Task goal: From the line that has "pyautogui.press('BackSpace')" down to the final line of the listing below, transcribe every line exactly, and only those.

The records:
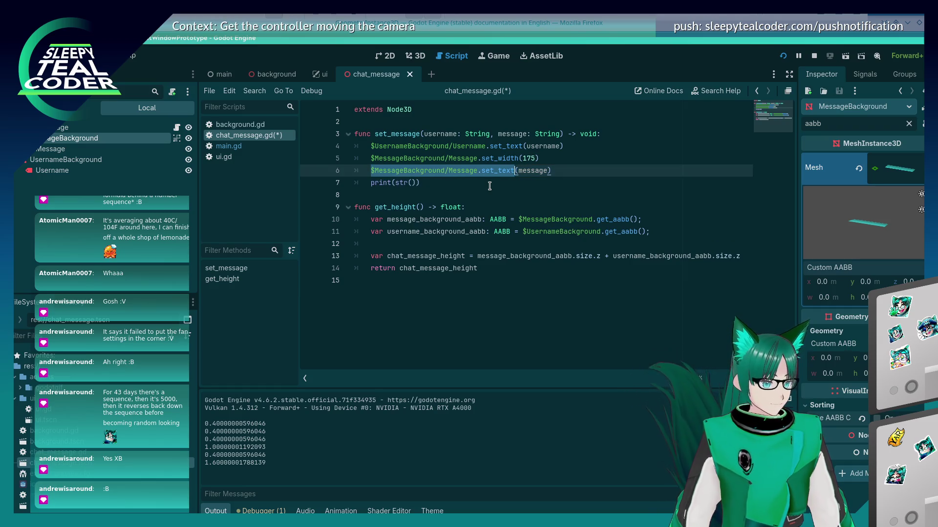
pyautogui.press('Down')
pyautogui.press('Left')
pyautogui.press('Left')
pyautogui.press('BackSpace')
pyautogui.write('get')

Result of the exercise:
pyautogui.press('BackSpace')
pyautogui.write('get')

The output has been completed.